Knocking Tesco is now so yesterday
Tesco is the retailer that everyone loves to hate – but where everyone shops. One day it will become a mature business but for now it is teaching rival corporations that big companies can still be flexible.
The latest figures show that the UK company made £3bn pre-tax profit on sales of £60bn in 2008/09 – a more than healthy 5 per cent return during a recession. And it still remains price-competitive despite those profits. (See Tesco Share Price LON:TSCO)
It has kept ahead by changing – changing market position, changing product mix and changing geographical markets.
Unusually Tesco sells both upmarket and downmarket brands under one name. Indeed, its Finest range sits on the same shelves as its Value products. Other groups use different brand names and different outlets to straddle the market, but Tesco’s strategy has allowed it to switch the mix to low-price items as recession bites and the public spends more carefully.
So while discounters like Aldi and Lidl come into their own at times like this, Tesco has come into their territory, beating them at their own game.
Tesco has also diversified its product range. The grocer now sells everything from electrical goods to holidays to financial services – exploiting the strength of its name and its distribution network.

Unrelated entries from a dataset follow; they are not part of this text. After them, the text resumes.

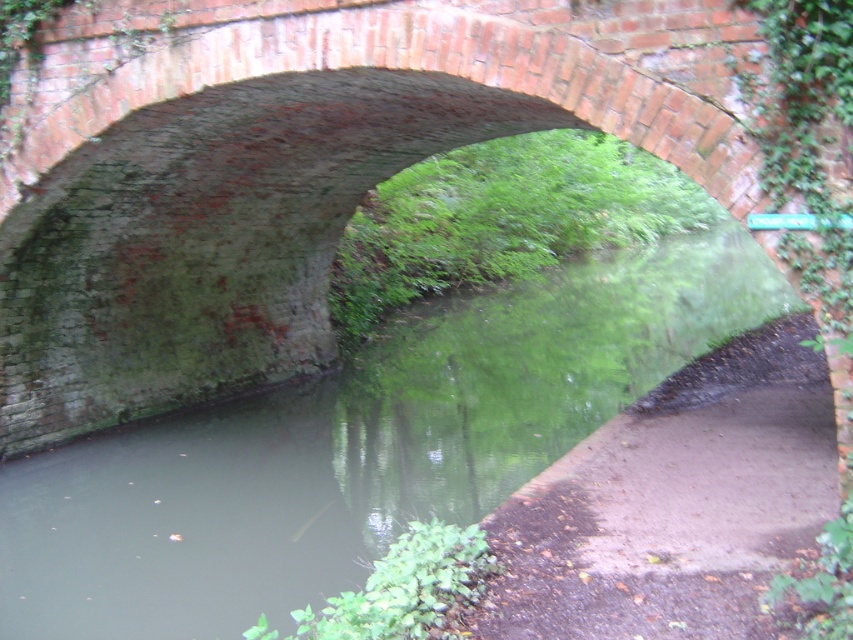
Question: Does brick archway at center have a smaller size compared to green mossy river at center?

Choices:
 (A) yes
 (B) no

Answer: (A)

Question: Does brick archway at center appear over green mossy river at center?

Choices:
 (A) no
 (B) yes

Answer: (B)

Question: Among these objects, which one is farthest from the camera?

Choices:
 (A) brick archway at center
 (B) green mossy river at center

Answer: (B)

Question: Does brick archway at center appear on the right side of green mossy river at center?

Choices:
 (A) no
 (B) yes

Answer: (A)

Question: Which object appears farthest from the camera in this image?

Choices:
 (A) brick archway at center
 (B) green mossy river at center

Answer: (B)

Some of those lines may be low growth during a recession but not only can Tesco switch space back to food, it can exploit the consumer’s wariness to use price to make them switch from established providers of banking, telephones, TVs etc.

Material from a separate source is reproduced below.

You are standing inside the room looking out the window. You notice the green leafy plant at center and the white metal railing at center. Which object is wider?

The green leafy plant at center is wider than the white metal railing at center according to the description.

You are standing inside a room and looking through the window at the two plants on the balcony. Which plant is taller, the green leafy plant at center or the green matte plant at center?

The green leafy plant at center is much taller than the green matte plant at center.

And the group has diversified geographically. Almost a third of the £60bn turnover was abroad, and while the recession is global, the greater growth was overseas. Three-quarters of the 8m sq ft of space it will open this year is outside Britain – and most of the 26,000 jobs it will create.
The UK boom was based on debt and consumer spending but Tesco is showing a spending-based group can prosper during recession. Yes, people continue purchasing food, but it takes flexibility to ensure it is not other companies’ offerings they buy.
The company is maturing. It is expanding abroad because it risks reaching saturation at home. UK sales growth is lowest and current growth is lower than in past years. But it has raised its dividend when others are cutting or freezing and it is creating new jobs (11,000 in the UK this year) when other firms are sacking.
Tesco has been through cycles: the 1970s when the middle classes shunned it, the 1980 and 1990s when they “discovered it”, the 2000s when it was fashionable to knock the global group. Surely now it is time to acknowledge that Tesco can not only pile it high and sell it cheap, and not only cash in on consumers’ aspirations, but move quickly to re-invent itself.
One day Tesco will get it wrong – just as Marks & Spencer and Sainsbury have in recent years. It’s not yet though.